Ülkede, 25 Eylül'de yapılacak erken genel seçimler öncesinde İtalyan siyasetinde, sağ ve sol cephelerde seçim kampanyasına yönelik çalışmalar ve gündemdeki konulara yönelik tartışmalar sürüyor.
Kamuoyu yoklamalarında oy oranı yüzde 23-25 bandında gözüken aşırı sağcı FdI'nin lideri Meloni, İtalya'nın Akdeniz üzerinden maruz kaldığı kaçak göç akınını önlemek üzere dikkat çeken bir çıkış yaptı.
Bir televizyon kanalına yaptığı açıklamada, kaçak göçmenlerin hareket ettiği noktalarda durdurulması gerektiğini belirten Meloni, "Kaçak göçmenlerin gelmesi sorunu bir deniz ablukasıyla ele alınmalı." dedi.
Meloni, Avrupa Birliği (AB) kurumlarının Afrika'da göçmen karşılama merkezleri oluşturması, göçmen teknelerinin hareket etmesinin önlenmesi ve kimin mülteci olma hakkı olup olmadığını değerlendirmesi için de Libya ile müzakere etmesi gerektiğini söyledi.
FdI liderinin bu çıkışı, ülkede tartışma konusu oldu.
Meloni'nin merkez sağ ittifak içindeki ortakları Lig Partisi ve Forza Italia (FI) "denizden abluka" önerisine mesafeli yaklaşırken, Eski Temsilciler Meclisi Başkanı ve göçmen hakları savunucusu Laura Boldrini, "Meloni, bu önerdiği şeyin uluslararası hukuka göre bir savaş nedeni olarak kabul gördüğünü biliyor mu?" ifadeleriyle tepki gösterdi.

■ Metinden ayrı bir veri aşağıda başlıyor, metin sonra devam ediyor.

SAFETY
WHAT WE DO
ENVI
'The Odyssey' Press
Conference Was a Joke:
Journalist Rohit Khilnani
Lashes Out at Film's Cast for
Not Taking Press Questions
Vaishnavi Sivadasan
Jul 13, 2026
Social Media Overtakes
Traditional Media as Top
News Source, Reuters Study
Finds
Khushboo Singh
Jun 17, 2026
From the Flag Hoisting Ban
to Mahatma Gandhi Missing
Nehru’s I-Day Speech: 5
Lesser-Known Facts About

Diğer yandan Meloni, bir radyo kanalına yaptığı açıklamada da merkez sağ ittifakın içinde seçimi kazanması durumunda başbakanın kim olacağı tartışmalarına değindi. Seçimin favorisi gözüktüğüne atıfta bulunan Meloni, "Eğer, FdI daha çok oy alırsa başbakanın adı benimki olacak." dedi.